Photo by Anthony Gruppuso/USA TODAY Sports
By Rich Mancuso
David Ortiz has always heard the wrong cheers in the Bronx as a part of this New York Yankees-Boston Red Sox rivalry and there will always be allegations of “Big Papi” as one of those who got away with using performance enhancing drugs during the baseball steroid era. The rivalry was always intense with Ortiz a major factor at Fenway Park or Yankee Stadium
So there was “Big Papi” in the Bronx Thursday night. It would be his last time as an active player at Yankee Stadium and he was all smiles after hitting 53-career home runs against his rival.
“They cheered because they know I’m leaving,” Ortiz said in the middle of the Red Sox clubhouse after his team got swept in three games. That remark got a laugh from the media and a lot of those cheers during a pre-game ceremony in his honor came from the loyal Red Sox fans who
Made the journey to Yankee Stadium.
He was this impact player and continues to be as the Red Sox begin their journey to the World Series when the baseball postseason begins next week. You either loved him or were expected to see another home run ball hit when this impact player came to the plate and used more frequently as the designated hitter.
Yankees fans mostly cheered when Ortiz was introduced prior to the first pitch. But the cheers were slim because Ortiz was their so-called enemy. The ovation was louder when a longtime friend and rival, Mariano Rivera, the all-time saves leader was introduced. Rivera presented Ortiz with an oil painting depicting his exploits at Yankee Stadium.
“It was very professional,” said Ortiz. The Yankees held a brief and well deserved honor to thank him for his contributions to the game. Ortiz embraced Rivera.and they have the same agent, though “Big Papi” had his issues connecting on a late game cutter thrown by the closer at the height of that Yankees-Red Sox rivalry.
The final time in the Bronx was not memorable. There were no home run balls that added to his record number against the Yankees, second most ever by a visiting player at Yankee Stadium. He slowly took the trot to first base after drawing a five-pitch walk in the fourth inning and was replaced by a pinch-runner.
It was the last time David Ortiz walked off the field at Yankee Stadium and headed to the dugout.Slowly there was a quick tip of the cap and David Ortiz heard more cheers this time. Again they were mostly Red Sox fans relishing the moment, but a good amount of Yankees fans who appreciated the David Ortiz exploits over the years stood and cheered.
One of the parting gifts from the Yankees was giving Ortiz a bound book. There were messages from former and current Yankees players and David Cone, the pitcher, who had issues keeping Ortiz from hitting one out of the yard made the presentation.
Said Cone, “When you reflect on the Yankees-Red Sox rivalry it is David Ortiz,”
“Wishing you all the best in your retirement,” was one of those messages from former Yankees manager Joe Torre. “You’ve been a terrific clutch hitter during your special career. Personally I wish I you had retired after the 2003 season.”
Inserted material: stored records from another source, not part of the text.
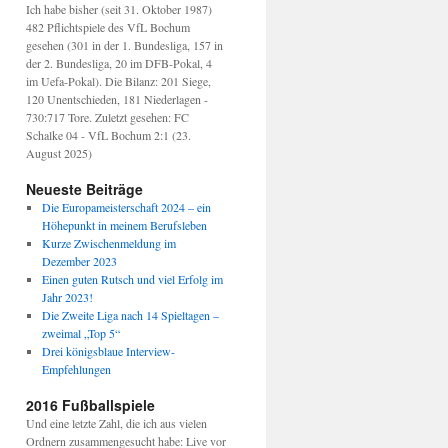
Ich habe bisher (seit 31. Oktober 1987)
482 Pflichtspiele des VfL Bochum
gesehen (301 in der 1. Bundesliga, 157 in
der 2. Bundesliga, 20 im DFB-Pokal, 4
im Uefa-Pokal). Die Bilanz: 201 Siege,
120 Unentschieden, 181 Niederlagen -
730:717 Tore. Zuletzt gesehen: FC
Schalke 04 - VfL Bochum 2:1 (23.
August 2025)
Neueste Beiträge
Die Europameisterschaft 2024 – ein
Höhepunkt in meinem Berufsleben
Kurze Zwischenmeldung im
Dezember 2023
Einen guten Rutsch und viel Erfolg im
Jahr 2023!
Die Zweite Liga nach 14 Spieltagen –
zweimal „Top 5“
Drei königsblaue Interview-
Empfehlungen
2016 Fußballspiele
Und eine letzte Zahl, die ich aus vielen
Ordnern zusammengesucht habe: Live vor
That was a height of this Yankees-Red Sox rivalry. Torre, the manager of four World Series championship teams was the first to say that David Ortiz was the difficult hitter in that Red Sox lineup to keep off base, or for that matter it was trying to pitch around the home run hitter.
Derek Jeter also wrote something in the book, along with current Yankees manager Joe Girardi. And this was only appropriate what the Yankees did, as the Red Sox paid tribute to Jeter up in Fenway Park in a pre game ceremony a few years ago.
“Sweet Caroline” was played, a trademark at Fenway Park. David Ortiz walked off the field with his wife and two daughters and then the game was played. It was not a memorable and final three games for “Big Papi in the Bronx who struck out five times.
“I want to thank the Yankees for being so professional about this night,” he said. In the end, that is what it is all about in a rivalry of this magnitude. Opposing players, fans and most of all the game of baseball can appreciate those moments.
But the journey continues for David Ortiz after Sunday. That’s when the Red Sox try to put a cap on the season and give “Big Papi” another World Series ring.